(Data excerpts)
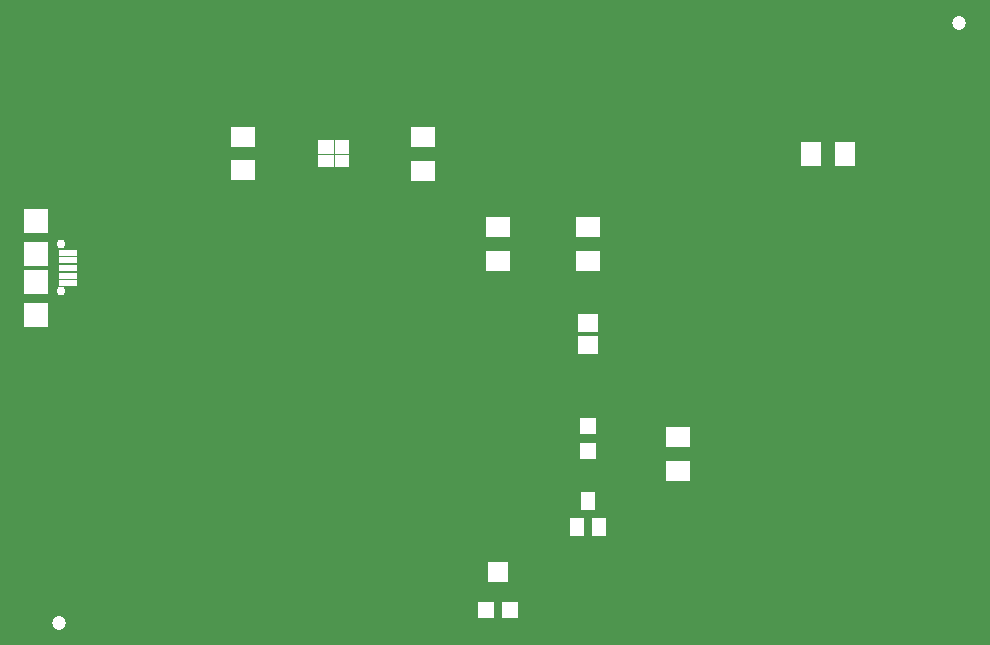
<source format=gts>
G04 EAGLE Gerber RS-274X export*
G75*
%MOMM*%
%FSLAX34Y34*%
%LPD*%
%INSoldermask Top*%
%IPNEG*%
%AMOC8*
5,1,8,0,0,1.08239X$1,22.5*%
G01*
%ADD10R,2.003200X1.803200*%
%ADD11R,1.549400X0.584200*%
%ADD12R,2.103200X2.103200*%
%ADD13C,0.753200*%
%ADD14R,1.403200X1.403200*%
%ADD15R,2.006200X1.803200*%
%ADD16R,1.803200X1.703200*%
%ADD17R,1.703200X1.503200*%
%ADD18R,1.203200X1.603200*%
%ADD19R,1.803200X2.006200*%
%ADD20C,1.203200*%
%ADD21R,1.153200X1.053200*%
%ADD22R,1.353200X1.053200*%
%ADD23R,1.353200X1.173200*%
%ADD24R,1.153200X1.173200*%


D10*
X-876300Y481300D03*
X-876300Y509300D03*
D11*
X-1024810Y411780D03*
X-1024810Y405280D03*
X-1024810Y398780D03*
X-1024810Y392280D03*
X-1024810Y385780D03*
D12*
X-1051560Y438280D03*
X-1051560Y410780D03*
X-1051560Y386780D03*
X-1051560Y359280D03*
D13*
X-1030060Y418780D03*
X-1030060Y378780D03*
D14*
X-584200Y243500D03*
X-584200Y264500D03*
D15*
X-723900Y481080D03*
X-723900Y509520D03*
D14*
X-670400Y109000D03*
X-650400Y109000D03*
D16*
X-660400Y141500D03*
D17*
X-584200Y333400D03*
X-584200Y352400D03*
D18*
X-584200Y201500D03*
X-574700Y179500D03*
X-593700Y179500D03*
D15*
X-660400Y433320D03*
X-660400Y404880D03*
X-508000Y227080D03*
X-508000Y255520D03*
X-584200Y433320D03*
X-584200Y404880D03*
D19*
X-366780Y495300D03*
X-395220Y495300D03*
D20*
X-1031800Y98500D03*
X-269800Y606500D03*
D21*
X-792850Y489000D03*
D22*
X-806350Y489000D03*
D23*
X-806350Y501000D03*
D24*
X-792850Y501000D03*
M02*

</source>
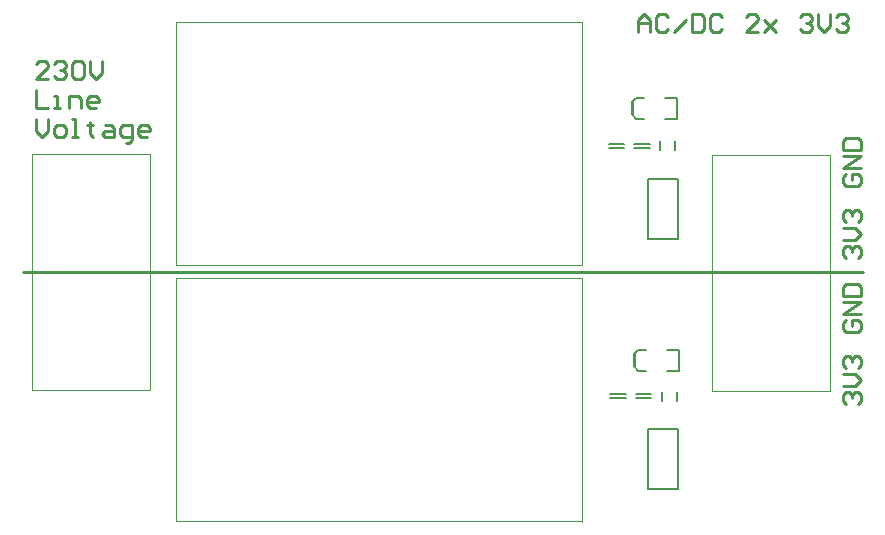
<source format=gto>
G04 Layer_Color=65535*
%FSLAX43Y43*%
%MOMM*%
G71*
G01*
G75*
%ADD21C,0.100*%
%ADD22C,0.127*%
%ADD23C,0.200*%
%ADD24C,0.254*%
D21*
X68360Y67985D02*
X68400Y68025D01*
X58400Y67985D02*
X68360D01*
X68400Y68025D02*
Y87985D01*
X58400D02*
X68400D01*
X58400Y67985D02*
Y87985D01*
X47346Y99263D02*
X47396Y99212D01*
X13005Y99263D02*
X47346D01*
X13005Y78664D02*
Y99263D01*
Y78664D02*
X47371D01*
X47396Y78638D01*
Y99212D01*
X10782Y68065D02*
X10822Y68105D01*
X822Y68065D02*
X10782D01*
X10822Y68105D02*
Y88065D01*
X822D02*
X10822D01*
X822Y68065D02*
Y88065D01*
X47346Y77572D02*
X47396Y77521D01*
X13005Y77572D02*
X47346D01*
X13005Y56972D02*
Y77572D01*
Y56972D02*
X47371D01*
X47396Y56947D01*
Y77521D01*
D22*
X55245Y88392D02*
Y89154D01*
X53975Y88392D02*
Y89154D01*
X51676Y91338D02*
Y92558D01*
X51956Y92837D02*
X52578D01*
X55372Y91059D02*
Y92837D01*
X54356D02*
X55372D01*
X51956Y91059D02*
X52578D01*
X54356D02*
X55372D01*
X51575Y91440D02*
X51956Y91059D01*
X51575Y91440D02*
Y92456D01*
X51956Y92837D01*
X49768Y67425D02*
X51070D01*
X49768Y67725D02*
X51070D01*
X51927Y67414D02*
X53229D01*
X51927Y67714D02*
X53229D01*
X49641Y88612D02*
X50943D01*
X49641Y88912D02*
X50943D01*
X51800Y88623D02*
X53102D01*
X51800Y88923D02*
X53102D01*
X55372Y67199D02*
Y67961D01*
X54102Y67199D02*
Y67961D01*
X51867Y70002D02*
Y71222D01*
X52146Y71501D02*
X52769D01*
X55562Y69723D02*
Y71501D01*
X54547D02*
X55562D01*
X52146Y69723D02*
X52769D01*
X54547D02*
X55562D01*
X51765Y70104D02*
X52146Y69723D01*
X51765Y70104D02*
Y71120D01*
X52146Y71501D01*
D23*
X55499Y80899D02*
Y85979D01*
X52959D02*
X55499D01*
X52959Y80899D02*
Y85979D01*
Y80899D02*
X55499D01*
Y59690D02*
Y64770D01*
X52959D02*
X55499D01*
X52959Y59690D02*
Y64770D01*
Y59690D02*
X55499D01*
D24*
X0Y78105D02*
X71120D01*
X2159Y94410D02*
X1143D01*
X2159Y95426D01*
Y95680D01*
X1905Y95934D01*
X1397D01*
X1143Y95680D01*
X2667D02*
X2920Y95934D01*
X3428D01*
X3682Y95680D01*
Y95426D01*
X3428Y95172D01*
X3174D01*
X3428D01*
X3682Y94918D01*
Y94664D01*
X3428Y94410D01*
X2920D01*
X2667Y94664D01*
X4190Y95680D02*
X4444Y95934D01*
X4952D01*
X5206Y95680D01*
Y94664D01*
X4952Y94410D01*
X4444D01*
X4190Y94664D01*
Y95680D01*
X5714Y95934D02*
Y94918D01*
X6221Y94410D01*
X6729Y94918D01*
Y95934D01*
X1143Y93496D02*
Y91973D01*
X2159D01*
X2667D02*
X3174D01*
X2920D01*
Y92988D01*
X2667D01*
X3936Y91973D02*
Y92988D01*
X4698D01*
X4952Y92734D01*
Y91973D01*
X6221D02*
X5714D01*
X5460Y92227D01*
Y92734D01*
X5714Y92988D01*
X6221D01*
X6475Y92734D01*
Y92480D01*
X5460D01*
X1143Y91058D02*
Y90043D01*
X1651Y89535D01*
X2159Y90043D01*
Y91058D01*
X2920Y89535D02*
X3428D01*
X3682Y89789D01*
Y90297D01*
X3428Y90551D01*
X2920D01*
X2667Y90297D01*
Y89789D01*
X2920Y89535D01*
X4190D02*
X4698D01*
X4444D01*
Y91058D01*
X4190D01*
X5714Y90804D02*
Y90551D01*
X5460D01*
X5967D01*
X5714D01*
Y89789D01*
X5967Y89535D01*
X6983Y90551D02*
X7491D01*
X7745Y90297D01*
Y89535D01*
X6983D01*
X6729Y89789D01*
X6983Y90043D01*
X7745D01*
X8761Y89027D02*
X9014D01*
X9268Y89281D01*
Y90551D01*
X8507D01*
X8253Y90297D01*
Y89789D01*
X8507Y89535D01*
X9268D01*
X10538D02*
X10030D01*
X9776Y89789D01*
Y90297D01*
X10030Y90551D01*
X10538D01*
X10792Y90297D01*
Y90043D01*
X9776D01*
X69723Y79248D02*
X69469Y79502D01*
Y80010D01*
X69723Y80264D01*
X69977D01*
X70231Y80010D01*
Y79756D01*
Y80010D01*
X70485Y80264D01*
X70739D01*
X70993Y80010D01*
Y79502D01*
X70739Y79248D01*
X69469Y80772D02*
X70485D01*
X70993Y81279D01*
X70485Y81787D01*
X69469D01*
X69723Y82295D02*
X69469Y82549D01*
Y83057D01*
X69723Y83311D01*
X69977D01*
X70231Y83057D01*
Y82803D01*
Y83057D01*
X70485Y83311D01*
X70739D01*
X70993Y83057D01*
Y82549D01*
X70739Y82295D01*
X69723Y86358D02*
X69469Y86104D01*
Y85596D01*
X69723Y85342D01*
X70739D01*
X70993Y85596D01*
Y86104D01*
X70739Y86358D01*
X70231D01*
Y85850D01*
X70993Y86866D02*
X69469D01*
X70993Y87881D01*
X69469D01*
Y88389D02*
X70993D01*
Y89151D01*
X70739Y89405D01*
X69723D01*
X69469Y89151D01*
Y88389D01*
X69723Y66929D02*
X69469Y67183D01*
Y67691D01*
X69723Y67945D01*
X69977D01*
X70231Y67691D01*
Y67437D01*
Y67691D01*
X70485Y67945D01*
X70739D01*
X70993Y67691D01*
Y67183D01*
X70739Y66929D01*
X69469Y68453D02*
X70485D01*
X70993Y68960D01*
X70485Y69468D01*
X69469D01*
X69723Y69976D02*
X69469Y70230D01*
Y70738D01*
X69723Y70992D01*
X69977D01*
X70231Y70738D01*
Y70484D01*
Y70738D01*
X70485Y70992D01*
X70739D01*
X70993Y70738D01*
Y70230D01*
X70739Y69976D01*
X69723Y74039D02*
X69469Y73785D01*
Y73277D01*
X69723Y73023D01*
X70739D01*
X70993Y73277D01*
Y73785D01*
X70739Y74039D01*
X70231D01*
Y73531D01*
X70993Y74547D02*
X69469D01*
X70993Y75562D01*
X69469D01*
Y76070D02*
X70993D01*
Y76832D01*
X70739Y77086D01*
X69723D01*
X69469Y76832D01*
Y76070D01*
X52070Y98425D02*
Y99441D01*
X52578Y99949D01*
X53086Y99441D01*
Y98425D01*
Y99187D01*
X52070D01*
X54609Y99695D02*
X54355Y99949D01*
X53847D01*
X53594Y99695D01*
Y98679D01*
X53847Y98425D01*
X54355D01*
X54609Y98679D01*
X55117Y98425D02*
X56133Y99441D01*
X56641Y99949D02*
Y98425D01*
X57402D01*
X57656Y98679D01*
Y99695D01*
X57402Y99949D01*
X56641D01*
X59180Y99695D02*
X58926Y99949D01*
X58418D01*
X58164Y99695D01*
Y98679D01*
X58418Y98425D01*
X58926D01*
X59180Y98679D01*
X62227Y98425D02*
X61211D01*
X62227Y99441D01*
Y99695D01*
X61973Y99949D01*
X61465D01*
X61211Y99695D01*
X62735Y99441D02*
X63750Y98425D01*
X63242Y98933D01*
X63750Y99441D01*
X62735Y98425D01*
X65782Y99695D02*
X66035Y99949D01*
X66543D01*
X66797Y99695D01*
Y99441D01*
X66543Y99187D01*
X66289D01*
X66543D01*
X66797Y98933D01*
Y98679D01*
X66543Y98425D01*
X66035D01*
X65782Y98679D01*
X67305Y99949D02*
Y98933D01*
X67813Y98425D01*
X68321Y98933D01*
Y99949D01*
X68829Y99695D02*
X69082Y99949D01*
X69590D01*
X69844Y99695D01*
Y99441D01*
X69590Y99187D01*
X69336D01*
X69590D01*
X69844Y98933D01*
Y98679D01*
X69590Y98425D01*
X69082D01*
X68829Y98679D01*
M02*

</source>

▸ **Task goal**
Out of the records above, return only the lines from the one with "X-593700Y179500D03*" through the one with "G04 Layer_Color=65535*", exactly, and none of the pictures.

▸ **Written response**
X-593700Y179500D03*
D15*
X-660400Y433320D03*
X-660400Y404880D03*
X-508000Y227080D03*
X-508000Y255520D03*
X-584200Y433320D03*
X-584200Y404880D03*
D19*
X-366780Y495300D03*
X-395220Y495300D03*
D20*
X-1031800Y98500D03*
X-269800Y606500D03*
D21*
X-792850Y489000D03*
D22*
X-806350Y489000D03*
D23*
X-806350Y501000D03*
D24*
X-792850Y501000D03*
M02*

</source>
<source format=gto>
G04 Layer_Color=65535*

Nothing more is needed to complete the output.